The big difference is these late models handle well, are quiet, get good gas mileage and are reliable, Browning notes. To capitalize on this trend, Corsa has released a specific exhaust package for the Shelby Mustang GT 500 and a new DB line of exhaust for owners of classic muscle cars that eliminates the “drone” common of the era while preserving performance.
David South of Squires Turbo Systems agrees with many of the points raised by Hamburger and Browning, but is also seeing a byproduct of Detroit’s recent muscle power binge: a resurgence in the true muscle cars of yore, the 60s and 70s street beasts known for going really, really fast in a (sort of) straight line. Squires Turbo Systems stands ready to serve with bolt-on turbo kits that do not require extensive engine rebuilds.
“The new Camaro has been great for us,” South said. “Now it seems everyone is looking for the original, and then looking to the aftermarket to boost the power through the roof.”
And, that power boosting is a truism that carries through the muscle line, whether original or late model.

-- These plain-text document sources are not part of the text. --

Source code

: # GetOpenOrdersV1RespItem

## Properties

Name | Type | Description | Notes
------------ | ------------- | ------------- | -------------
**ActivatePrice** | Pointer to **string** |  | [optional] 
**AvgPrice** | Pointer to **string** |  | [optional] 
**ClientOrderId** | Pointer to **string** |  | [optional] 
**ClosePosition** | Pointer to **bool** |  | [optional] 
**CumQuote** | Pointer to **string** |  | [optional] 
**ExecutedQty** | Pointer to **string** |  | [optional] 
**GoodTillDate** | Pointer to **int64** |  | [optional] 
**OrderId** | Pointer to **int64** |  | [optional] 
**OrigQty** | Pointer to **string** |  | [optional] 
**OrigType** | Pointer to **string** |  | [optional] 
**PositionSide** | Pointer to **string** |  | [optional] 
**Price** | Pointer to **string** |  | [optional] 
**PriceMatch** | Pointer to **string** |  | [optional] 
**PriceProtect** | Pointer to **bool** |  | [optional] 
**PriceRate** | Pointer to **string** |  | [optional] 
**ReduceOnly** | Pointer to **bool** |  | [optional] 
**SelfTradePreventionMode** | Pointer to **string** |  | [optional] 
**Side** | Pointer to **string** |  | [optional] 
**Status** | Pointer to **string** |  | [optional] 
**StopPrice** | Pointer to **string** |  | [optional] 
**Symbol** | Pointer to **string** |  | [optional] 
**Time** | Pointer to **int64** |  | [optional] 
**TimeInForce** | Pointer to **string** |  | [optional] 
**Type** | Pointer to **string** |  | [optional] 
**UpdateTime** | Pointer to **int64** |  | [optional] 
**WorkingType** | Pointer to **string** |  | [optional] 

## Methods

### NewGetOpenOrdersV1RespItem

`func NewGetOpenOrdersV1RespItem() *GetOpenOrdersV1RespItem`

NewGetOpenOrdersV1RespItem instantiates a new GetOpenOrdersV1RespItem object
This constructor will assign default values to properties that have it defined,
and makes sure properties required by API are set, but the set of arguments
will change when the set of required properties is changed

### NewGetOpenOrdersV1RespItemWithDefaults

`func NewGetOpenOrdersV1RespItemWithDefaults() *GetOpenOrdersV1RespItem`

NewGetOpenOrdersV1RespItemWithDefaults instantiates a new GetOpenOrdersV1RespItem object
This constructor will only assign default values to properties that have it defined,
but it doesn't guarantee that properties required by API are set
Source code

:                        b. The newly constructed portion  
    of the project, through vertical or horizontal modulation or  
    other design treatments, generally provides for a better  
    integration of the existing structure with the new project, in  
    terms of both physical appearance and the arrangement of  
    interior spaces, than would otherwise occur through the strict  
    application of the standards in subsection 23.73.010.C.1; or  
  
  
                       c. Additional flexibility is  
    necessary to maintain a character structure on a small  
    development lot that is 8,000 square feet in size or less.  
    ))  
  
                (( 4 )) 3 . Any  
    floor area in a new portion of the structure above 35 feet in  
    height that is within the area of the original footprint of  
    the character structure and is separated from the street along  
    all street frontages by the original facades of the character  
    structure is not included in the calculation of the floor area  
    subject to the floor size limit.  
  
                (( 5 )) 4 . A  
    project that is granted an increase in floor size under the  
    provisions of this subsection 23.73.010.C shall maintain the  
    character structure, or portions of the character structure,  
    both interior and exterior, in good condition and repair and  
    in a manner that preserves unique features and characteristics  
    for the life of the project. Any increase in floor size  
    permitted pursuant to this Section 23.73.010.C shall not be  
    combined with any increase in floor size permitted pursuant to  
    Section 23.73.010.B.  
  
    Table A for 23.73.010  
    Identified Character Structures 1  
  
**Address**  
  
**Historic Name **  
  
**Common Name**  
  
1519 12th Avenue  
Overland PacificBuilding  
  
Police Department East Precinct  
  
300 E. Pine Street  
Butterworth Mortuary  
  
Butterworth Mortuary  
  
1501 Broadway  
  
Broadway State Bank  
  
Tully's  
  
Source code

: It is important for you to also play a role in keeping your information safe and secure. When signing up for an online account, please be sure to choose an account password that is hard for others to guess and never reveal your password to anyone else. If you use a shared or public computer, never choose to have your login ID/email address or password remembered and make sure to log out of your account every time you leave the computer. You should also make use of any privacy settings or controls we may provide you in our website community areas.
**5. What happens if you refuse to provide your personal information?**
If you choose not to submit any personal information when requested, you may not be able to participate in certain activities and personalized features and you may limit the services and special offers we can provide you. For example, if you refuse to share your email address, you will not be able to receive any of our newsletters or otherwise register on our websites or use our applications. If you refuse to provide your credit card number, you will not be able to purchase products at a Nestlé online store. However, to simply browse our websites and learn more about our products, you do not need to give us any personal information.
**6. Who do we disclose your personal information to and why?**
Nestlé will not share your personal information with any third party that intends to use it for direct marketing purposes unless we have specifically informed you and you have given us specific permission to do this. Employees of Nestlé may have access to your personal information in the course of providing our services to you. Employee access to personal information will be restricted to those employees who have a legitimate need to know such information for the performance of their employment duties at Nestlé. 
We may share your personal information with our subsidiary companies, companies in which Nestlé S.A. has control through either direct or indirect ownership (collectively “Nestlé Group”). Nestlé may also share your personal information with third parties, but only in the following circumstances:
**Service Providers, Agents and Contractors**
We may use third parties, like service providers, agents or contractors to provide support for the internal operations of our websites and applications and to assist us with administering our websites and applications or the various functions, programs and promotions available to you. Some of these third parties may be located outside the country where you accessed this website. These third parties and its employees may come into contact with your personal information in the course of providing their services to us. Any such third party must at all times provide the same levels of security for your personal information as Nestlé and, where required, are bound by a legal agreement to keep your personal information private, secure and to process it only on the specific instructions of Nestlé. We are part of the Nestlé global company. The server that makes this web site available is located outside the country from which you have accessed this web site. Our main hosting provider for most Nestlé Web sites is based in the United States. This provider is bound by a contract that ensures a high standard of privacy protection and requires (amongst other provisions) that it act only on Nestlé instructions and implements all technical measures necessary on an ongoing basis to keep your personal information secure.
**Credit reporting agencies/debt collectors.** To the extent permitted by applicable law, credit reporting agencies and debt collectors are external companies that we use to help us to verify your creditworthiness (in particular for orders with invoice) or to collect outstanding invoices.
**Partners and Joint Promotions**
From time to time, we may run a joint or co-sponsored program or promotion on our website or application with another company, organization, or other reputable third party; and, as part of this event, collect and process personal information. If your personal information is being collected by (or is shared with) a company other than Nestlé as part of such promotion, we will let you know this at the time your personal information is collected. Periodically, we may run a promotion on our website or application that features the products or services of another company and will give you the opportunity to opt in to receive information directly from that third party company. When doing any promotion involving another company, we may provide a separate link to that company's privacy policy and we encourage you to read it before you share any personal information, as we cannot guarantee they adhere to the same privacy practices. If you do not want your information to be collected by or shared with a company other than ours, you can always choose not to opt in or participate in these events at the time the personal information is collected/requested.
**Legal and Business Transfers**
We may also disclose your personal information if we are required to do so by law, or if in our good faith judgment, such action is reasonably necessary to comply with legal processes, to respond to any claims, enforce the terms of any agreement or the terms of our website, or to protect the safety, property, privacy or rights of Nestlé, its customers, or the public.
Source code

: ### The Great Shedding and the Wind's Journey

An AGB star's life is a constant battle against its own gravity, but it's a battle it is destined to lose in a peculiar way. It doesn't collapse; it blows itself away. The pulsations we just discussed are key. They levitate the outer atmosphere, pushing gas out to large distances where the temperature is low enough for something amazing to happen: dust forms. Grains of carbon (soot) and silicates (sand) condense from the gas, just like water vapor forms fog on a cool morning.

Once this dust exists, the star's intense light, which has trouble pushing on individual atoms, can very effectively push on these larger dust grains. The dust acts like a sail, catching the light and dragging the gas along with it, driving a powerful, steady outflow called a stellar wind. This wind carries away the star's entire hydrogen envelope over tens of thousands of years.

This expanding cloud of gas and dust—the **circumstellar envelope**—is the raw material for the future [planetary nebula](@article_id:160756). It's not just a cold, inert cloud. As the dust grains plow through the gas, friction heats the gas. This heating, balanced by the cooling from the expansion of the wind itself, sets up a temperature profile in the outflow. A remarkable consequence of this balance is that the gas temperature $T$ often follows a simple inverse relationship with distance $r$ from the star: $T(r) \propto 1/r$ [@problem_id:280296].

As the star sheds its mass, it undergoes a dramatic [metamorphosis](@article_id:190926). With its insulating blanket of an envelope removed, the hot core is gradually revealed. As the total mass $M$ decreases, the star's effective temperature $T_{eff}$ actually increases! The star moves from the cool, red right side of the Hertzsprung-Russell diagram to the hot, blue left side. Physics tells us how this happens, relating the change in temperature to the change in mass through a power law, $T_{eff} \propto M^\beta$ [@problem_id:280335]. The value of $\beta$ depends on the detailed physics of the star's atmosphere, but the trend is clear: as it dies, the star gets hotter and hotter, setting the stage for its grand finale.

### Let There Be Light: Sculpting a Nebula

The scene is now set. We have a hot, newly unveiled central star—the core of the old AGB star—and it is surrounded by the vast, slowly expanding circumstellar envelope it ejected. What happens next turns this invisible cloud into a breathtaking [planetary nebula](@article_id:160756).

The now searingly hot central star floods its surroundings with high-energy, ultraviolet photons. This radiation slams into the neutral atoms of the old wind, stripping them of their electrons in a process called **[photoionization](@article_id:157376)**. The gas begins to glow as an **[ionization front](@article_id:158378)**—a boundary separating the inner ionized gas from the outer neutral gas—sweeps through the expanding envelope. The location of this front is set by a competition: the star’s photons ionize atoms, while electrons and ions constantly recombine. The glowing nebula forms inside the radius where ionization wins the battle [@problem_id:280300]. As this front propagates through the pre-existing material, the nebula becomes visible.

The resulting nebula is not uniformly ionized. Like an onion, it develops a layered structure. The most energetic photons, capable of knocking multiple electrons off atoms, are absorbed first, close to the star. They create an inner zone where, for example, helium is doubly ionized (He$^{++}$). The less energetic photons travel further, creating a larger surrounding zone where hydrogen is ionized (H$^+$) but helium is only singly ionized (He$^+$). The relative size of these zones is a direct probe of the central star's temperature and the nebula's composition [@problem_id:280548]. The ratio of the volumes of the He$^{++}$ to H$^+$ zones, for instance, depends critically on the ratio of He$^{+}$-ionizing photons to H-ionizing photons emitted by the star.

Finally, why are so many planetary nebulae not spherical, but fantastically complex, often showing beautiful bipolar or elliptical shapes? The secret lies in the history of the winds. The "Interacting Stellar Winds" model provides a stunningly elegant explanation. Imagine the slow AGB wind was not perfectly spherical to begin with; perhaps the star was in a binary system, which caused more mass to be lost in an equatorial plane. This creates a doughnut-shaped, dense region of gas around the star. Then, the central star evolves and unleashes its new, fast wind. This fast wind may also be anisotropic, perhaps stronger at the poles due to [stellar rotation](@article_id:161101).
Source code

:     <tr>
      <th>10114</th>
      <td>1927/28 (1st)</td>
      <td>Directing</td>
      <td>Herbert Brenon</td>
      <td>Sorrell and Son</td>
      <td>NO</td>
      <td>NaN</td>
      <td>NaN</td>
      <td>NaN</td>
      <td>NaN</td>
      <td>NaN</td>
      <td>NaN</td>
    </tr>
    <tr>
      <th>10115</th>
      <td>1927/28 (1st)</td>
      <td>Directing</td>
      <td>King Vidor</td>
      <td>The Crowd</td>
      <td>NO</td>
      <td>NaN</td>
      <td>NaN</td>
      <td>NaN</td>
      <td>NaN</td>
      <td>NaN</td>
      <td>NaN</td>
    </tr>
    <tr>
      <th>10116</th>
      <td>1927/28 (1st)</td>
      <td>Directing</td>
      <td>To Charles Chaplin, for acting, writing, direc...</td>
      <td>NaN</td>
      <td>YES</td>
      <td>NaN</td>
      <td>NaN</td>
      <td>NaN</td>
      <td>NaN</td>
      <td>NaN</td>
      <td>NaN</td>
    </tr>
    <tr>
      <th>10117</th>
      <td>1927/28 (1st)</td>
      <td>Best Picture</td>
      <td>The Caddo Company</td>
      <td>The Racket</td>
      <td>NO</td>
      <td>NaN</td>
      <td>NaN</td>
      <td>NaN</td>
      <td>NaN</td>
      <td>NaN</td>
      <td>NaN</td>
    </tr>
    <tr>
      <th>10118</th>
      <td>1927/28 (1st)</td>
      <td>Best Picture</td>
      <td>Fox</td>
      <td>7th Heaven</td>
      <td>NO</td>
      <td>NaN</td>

“The guy who goes out and buys a 2006 Mustang is getting a car that is hot out of the box, but that still isn’t going to prevent him from turning to the aftermarket,” South said. “Automotive enthusiasts have one thing in common, the desire to make improvements to whatever car they are driving.”
An example of that is the new Corvette, C6 Z06, a ground-pounder that should be powerful enough to satisfy even the most power-thirsty person who comes up with a spare 60-large to drive away with one. Just guess though, what the hottest product for Squires Turbo Systems is these days: the C6 Z06 Twin Turbo Kit.
“The C6 is the epitome of a car anyone should be happy with, but when it comes to power, there never seems to be enough.”
When South looks to the future, he predicts the next “muscle car” might just be powered by a hybrid engine, or running E85.
“The biggest challenge we see at Squires Turbo Systems is to continue to be innovative enough to work with the next generation of vehicles customers will bring to us,” South said. “It’s going to happen that performance vehicles will be running hybrid engines. I mean, look at the SUV market, no one ever thought an SUV buyer would be interested in hybrid technology, but the Ford Escape has taken off, and GM is offering it across their SUV line in 2008. Why? Because customers are asking for it, and we in the aftermarket had better be ready to work with these leaner and cleaner engines.”
But Pedders’ Basica doesn’t foresee this greening of the performance aftermarket happening anytime soon.
“A well-equipped Hemi Charger retails for about $40,000. The buyer is paying a premium for performance. They pay a premium for tires. They pay a premium for synthetic oil changes. The cars are so efficient that fuel economy is pretty good. Every market has limits, and $5-a-gallon is our guesstimate of a real break point for the muscle car buyer. The other is insurance. We don’t expect either to put a wet blanket on sales in 2008.”